Alors que l’actualité porte sur des technologies comme ChatGPT, basées sur le traitement du langage naturel, des organisations à l’instar d’Earth Species Project (ESP), utilisent l’IA pour décoder la communication animale, ce qui pourrait faire progresser considérablement la recherche écologique et les efforts de conservation.
Cofondée par Katie Zacarian, Aza Raskin et Britt Selvitelle, Earth Species Project est une organisation à but non lucratif, basée en Californie, dédiée à l’utilisation de l’IA pour décoder la communication non humaine. Sa conviction est qu’une compréhension des langues non humaines transformera la relation de l’homme avec le reste de la nature. Elle a d’ailleurs construit des solutions technologiques qui ont un impact réel sur la conservation aujourd’hui.
Ses algorithmes reposent sur des paramètres multidimensionnels qui déterminent le contexte d’une phrase. Ils permettent d’analyser de grands ensembles de données contenant des communications visuelles, orales et physiques avec les animaux.
Dans un article du World Economic Forum, consacré à ce sujet, Katie Zacharian, qui en est la PDG, déclare :
“Nous sommes sur le point d’appliquer les progrès que nous constatons dans le développement de l’IA pour le langage humain à la communication animale. Avec ces progrès, nous prévoyons que nous nous dirigeons rapidement vers un monde dans lequel une communication bidirectionnelle avec une autre espèce est probable”.
Un travail collaboratif
Pour mener ses travaux, ESP s’est associée à plus de 40 biologistes et institutions du monde entier, elle collabore avec des experts de l’éthologie, de l’IA, de la linguistique, des mathématiques et des neurosciences.
Elle a par ailleurs formé trois partenariats clés avec des leaders en écologie comportementale, en biologie évolutive et en bioacoustique étudiant le comportement et la communication des cétacés ou les répertoires vocaux des corbeaux avec lesquels elle s’est engagée dans des projets de recherche en cours.
En octobre 2022, ESP a publié le premier benchmark open source pour mesurer la performance des algorithmes de ML dans la recherche bioacoustique. Nommé BEANS (the BEnchmark of ANimal Sounds), il comprend 12 ensembles de données couvrant diverses espèces, notamment les oiseaux, les mammifères terrestres (chats, chiens mais aussi gibbons ou éléphants) et marins (cétacés) les anoures (un ordre d’amphibiens comprenant la grenouille et le crapaud) et les insectes.
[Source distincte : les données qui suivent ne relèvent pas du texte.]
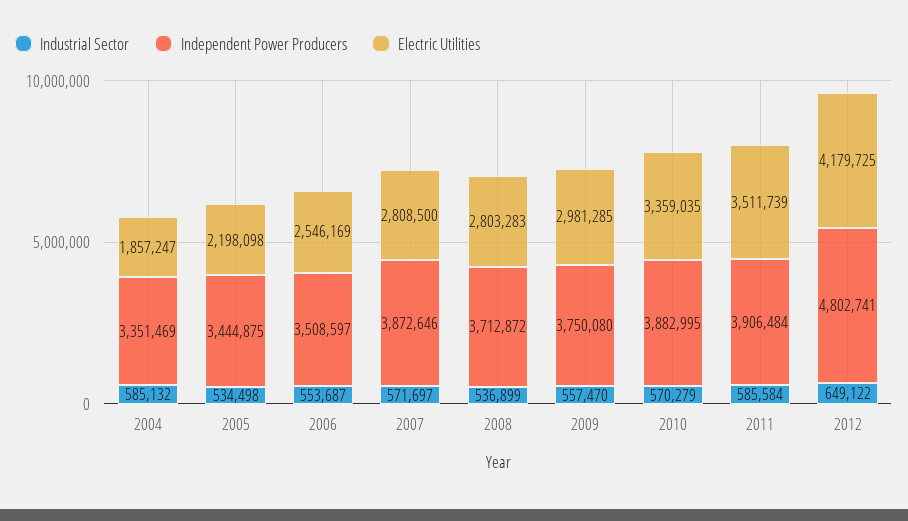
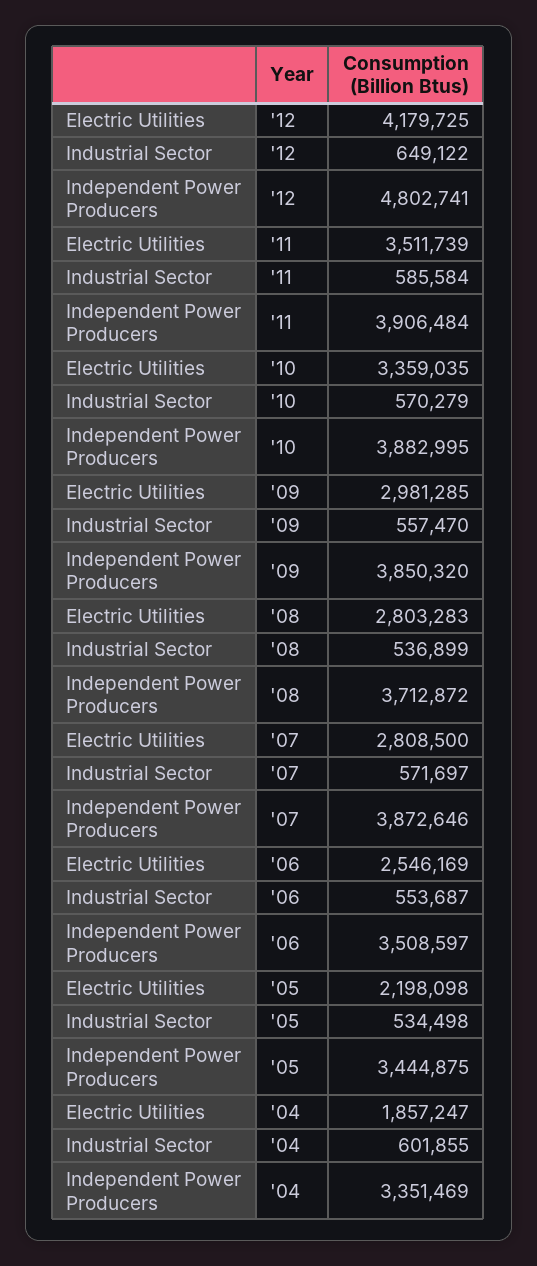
Industrial Sector, 2004: 585132 -> 601855
Independent Power Producers, 2009: 3750080 -> 3850320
La communication entre les cétacés, baleines, dauphins et autres mammifères marins, est pour ESP un sujet d’intérêt majeur dans la recherche bioacoustique.
Katie Zacharian explique :
“Les cétacés sont particulièrement intéressants en raison de leur longue histoire – 34 millions d’années en tant qu’espèce culturelle socialement apprenante – parce que, comme la lumière ne se propage pas bien sous l’eau, une plus grande partie de leur communication est forcée par le canal acoustique”.
IA et bioacoustique au service de la conservation des espèces
Selon les scientifiques, la bioacoustique et l’analyse de la communication animale alimentée par l’IA peuvent faire progresser considérablement la recherche écologique et les efforts de conservation, en aidant les chercheurs et les défenseurs de l’environnement dans un large éventail de tâches vitales, telles qu’une surveillance plus efficace des populations, la reconnaissance des individus et des espèces, l’analyse de la diversité des espèces et l’approfondissement de la compréhension des impacts humains sur les espèces et leurs habitats.
Katie Zacharian commente :
” En surveillant les sons provenant de la nature, nous pouvons rechercher des changements dans la structure sociale, la transmission d’informations culturelles ou le stress physiologique”.
Aza Raskin conclut :
“J’aime penser que l’IA est similaire à l’invention de l’optique moderne, qui nous a donné le télescope et nous a aidés à voir que la Terre n’était pas au centre. Nous sommes maintenant à ce moment où nous avons de nouvelles échelles de données et l’IA nous donne la capacité de percevoir des modèles à grande échelle – pointer ce nouvel instrument sur les modèles de la planète nous aidera à voir que l’humanité n’est pas au centre”.